Na visão de especialistas, é muito difícil reverter a decisão do TJ, cujo empate, em quatro votos a quatro, favoreceu os réus. Outra preocupação deve-se ao tempo. Em média, o STJ leva de dois a três anos para julgar um recurso especial. Em outras palavras, a tendência é de não haver desfecho do caso Kiss até pelo menos 2020.

— Nossa ideia é não deixar que o julgamento tenha um trâmite regular, que caia na vala comum. Queremos levar ao STJ nossa preocupação com o tempo. O Judiciário tem de ser sensível, entender que algumas causas têm complexidade e um interesse da sociedade maior do que outras — afirma o subprocurador para Assuntos Institucionais do MP-RS, Marcelo Dornelles.

Embora a sensação geral seja de lentidão, juristas avaliam que o tempo está adequado ao tamanho do processo.

— Considerando toda a complexidade, o número de vítimas e a dificuldade de coletar provas, não se pode dizer que é demorado. Tem tido uma tramitação adequada — avalia o jurista Aury Lopes Jr., doutor em Direito Processual Penal e professor da PUCRS.

Famílias das vítimas e MP-RS temem prescrição

A decisão se é culpa ou dolo é importante também porque define os prazos de prescrição, ou seja, a perda do direito de o Estado punir acusados em determinado tempo. O temor dos pais é de que a tragédia fique impune.

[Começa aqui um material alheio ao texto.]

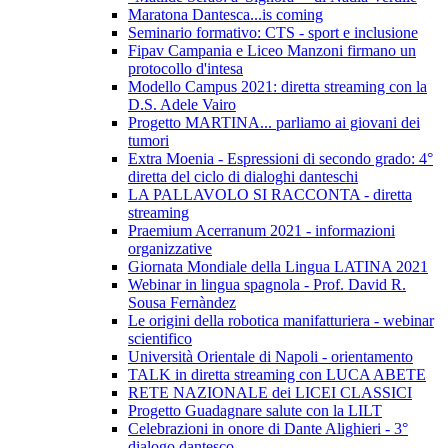
Maratona Dantesca...is coming
Seminario formativo: CTS - sport e inclusione
Fipav Campania e Liceo Manzoni firmano un
protocollo d'intesa
Modello Campus 2021: diretta streaming con la
D.S. Adele Vairo
Progetto MARTINA... parliamo ai giovani dei
tumori
Extra Moenia - Espressioni di secondo grado: 4°
diretta del ciclo di dialoghi danteschi
LA PALLAVOLO SI RACCONTA - diretta
streaming
Praemium Acerranum 2021 - informazioni
organizzative
Giornata Mondiale della Lingua LATINA 2021
Webinar in lingua spagnola - Prof. David R.
Sousa Fernàndez
Le origini della robotica manifatturiera - webinar
scientifico
Università Orientale di Napoli - orientamento
TALK in diretta streaming con LUCA ABETE
RETE NAZIONALE dei LICEI CLASSICI
Progetto Guadagnare salute con la LILT
Celebrazioni in onore di Dante Alighieri - 3°
dialogo dantesco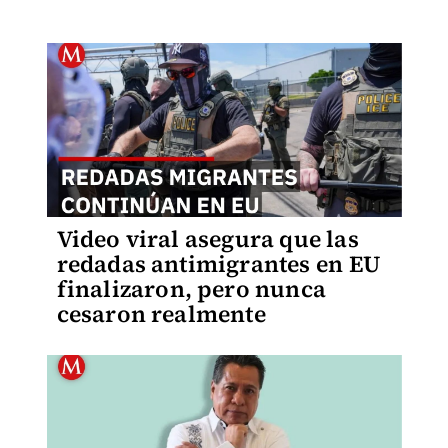
Video viral asegura que las
redadas antimigrantes en EU
finalizaron, pero nunca
cesaron realmente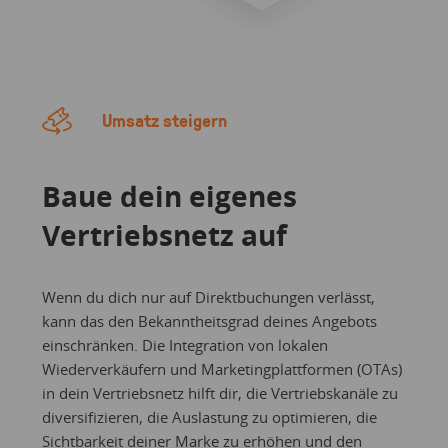
Umsatz steigern
Baue dein eigenes
Vertriebsnetz auf
Wenn du dich nur auf Direktbuchungen verlässt,
kann das den Bekanntheitsgrad deines Angebots
einschränken. Die Integration von lokalen
Wiederverkäufern und Marketingplattformen (OTAs)
in dein Vertriebsnetz hilft dir, die Vertriebskanäle zu
diversifizieren, die Auslastung zu optimieren, die
Sichtbarkeit deiner Marke zu erhöhen und den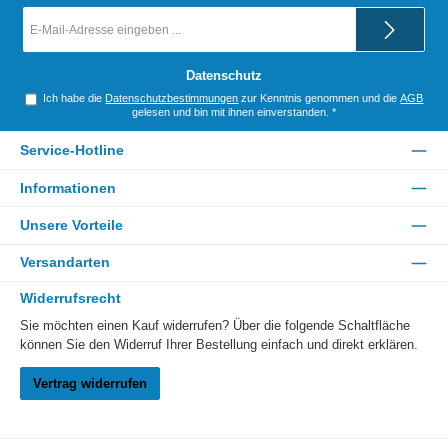
E-
Mail-
Adresse
*
Datenschutz
Ich habe die
Datenschutzbestimmungen
zur Kenntnis genommen und die
AGB
gelesen und bin mit ihnen einverstanden.
*
Service-Hotline
Informationen
Unsere Vorteile
Versandarten
Widerrufsrecht
Sie möchten einen Kauf widerrufen? Über die folgende Schaltfläche
können Sie den Widerruf Ihrer Bestellung einfach und direkt erklären.
Vertrag widerrufen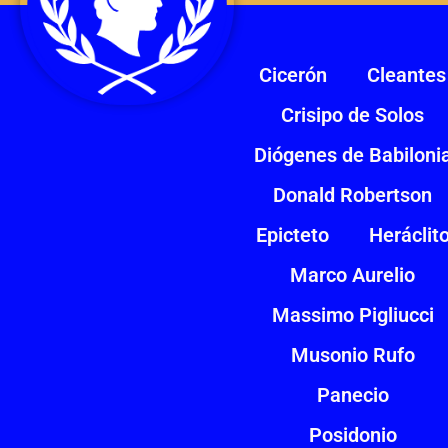
Cicerón
Cleantes
Crisipo de Solos
Diógenes de Babiloni
Donald Robertson
Epicteto
Heráclit
Marco Aurelio
Massimo Pigliucci
Musonio Rufo
Panecio
Posidonio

— Se o caso fosse a júri e fosse realizado no ano passado ou no primeiro semestre de 2018, ainda estaria dentro de uma certa razoabilidade. Mas, à medida que o STJ demore dois anos, vai se tornar uma coisa cada vez mais dramática. A partir de 2019, começa a acender a luz amarela — avalia o ex-procurador de Justiça e professor de Direito da Unisinos Lênio Streck.

Se o STJ mantiver a decisão de julgamento por homicídioculposo, a se considerar a pena máxima do crime mais grave, de três anos, a prescrição ocorreria, na avaliação de especialistas, em oito anos a partir da sentença em primeiro grau, de 27 de julho de 2016. O crime prescreveria em 27 de julho de 2024. O MP admite risco de prescrição.

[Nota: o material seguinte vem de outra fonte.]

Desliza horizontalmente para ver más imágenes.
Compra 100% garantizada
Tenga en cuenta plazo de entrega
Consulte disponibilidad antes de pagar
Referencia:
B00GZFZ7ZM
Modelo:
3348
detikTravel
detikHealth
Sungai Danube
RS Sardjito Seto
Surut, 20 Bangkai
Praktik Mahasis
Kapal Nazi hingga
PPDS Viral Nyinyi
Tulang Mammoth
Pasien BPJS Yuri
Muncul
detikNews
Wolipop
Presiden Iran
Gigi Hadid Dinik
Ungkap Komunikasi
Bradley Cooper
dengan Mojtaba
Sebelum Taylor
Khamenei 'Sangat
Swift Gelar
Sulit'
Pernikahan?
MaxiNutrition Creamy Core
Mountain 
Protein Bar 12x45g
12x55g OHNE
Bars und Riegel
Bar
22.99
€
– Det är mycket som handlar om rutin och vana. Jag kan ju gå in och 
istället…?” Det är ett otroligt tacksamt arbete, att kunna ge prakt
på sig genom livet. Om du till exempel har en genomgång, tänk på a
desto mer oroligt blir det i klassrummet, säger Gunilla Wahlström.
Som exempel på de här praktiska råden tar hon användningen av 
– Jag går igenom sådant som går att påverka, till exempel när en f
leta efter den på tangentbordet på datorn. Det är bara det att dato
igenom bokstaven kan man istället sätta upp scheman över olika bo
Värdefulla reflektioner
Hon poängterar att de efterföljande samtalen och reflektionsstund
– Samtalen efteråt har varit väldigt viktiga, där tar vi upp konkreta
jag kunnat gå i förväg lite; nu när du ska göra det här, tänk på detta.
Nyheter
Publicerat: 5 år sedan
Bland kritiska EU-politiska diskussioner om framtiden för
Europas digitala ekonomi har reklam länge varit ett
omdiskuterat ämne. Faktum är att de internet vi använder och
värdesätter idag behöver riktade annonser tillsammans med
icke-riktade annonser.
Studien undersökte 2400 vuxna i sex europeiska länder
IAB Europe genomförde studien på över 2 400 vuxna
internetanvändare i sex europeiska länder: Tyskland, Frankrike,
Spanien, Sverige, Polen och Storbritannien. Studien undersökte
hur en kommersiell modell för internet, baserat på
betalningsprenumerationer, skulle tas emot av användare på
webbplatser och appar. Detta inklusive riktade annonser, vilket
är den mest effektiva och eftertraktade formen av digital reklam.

— No doloso, como as penas são mais altas, trabalha-se com a ideia de até 20 anos para a prescrição. No culposo, a pena é baixa. Se demorar, corremos o risco, sim — diz Dornelles.

A tese normalmente citada para desqualificar o dolo é de que músicos e um dos donos da Kiss estavam no ambiente no momento da tragédia.

— Se fosse um dolo eventual, os réus também teriam assumido o risco de morrer. Seria um dolo suicida. Eles seriam psicopatas — argumenta o professor de Direito Aury Lopes Jr.

Ao reunir 810 depoimentos, o maior inquérito da Polícia Civil gaúcha responsabilizou 28 pessoas. Foram indiciados criminalmente 16, entre sócios da boate, bombeiros, secretários municipais e servidores da prefeitura. Apenas quatro (os sócios da Kiss Mauro Hoffmann e Elissandro Spohr, o Kiko, e os integrantes da banda Gurizada Fandangueira Marcelo de Jesus dos Santos e Luciano Bonilha Leão) foram denunciados pelo MP-RS por homicídio doloso qualificado. Para Pedro Barcellos Júnior, advogado dos familiares das vítimas e assistente de acusação, o dolo é cabível:

— Os caras colocaram fogo dentro de uma boate, sabiam que tinha espuma. Sabiam que estava lotado. Tinha corrimão que não dava para as pessoas saírem. A boate era um labirinto.

A expectativa de prazos ainda mais longos aumenta o sentimento de impunidade por parte dos pais. Passados 60 meses da tragédia, ninguém está preso. Na Justiça comum, a única pena até agora foi convertida em prestação de serviços comunitários.

— A Kiss é um reflexo do país. Não houve resposta, nem parece que tanta gente morreu — lamenta o presidente da Associação de Familiares de Vítimas e Sobreviventes da Tragédia de Santa Maria (AVTSM), Sérgio da Silva, pai de Augusto, 20 anos, morto na boate.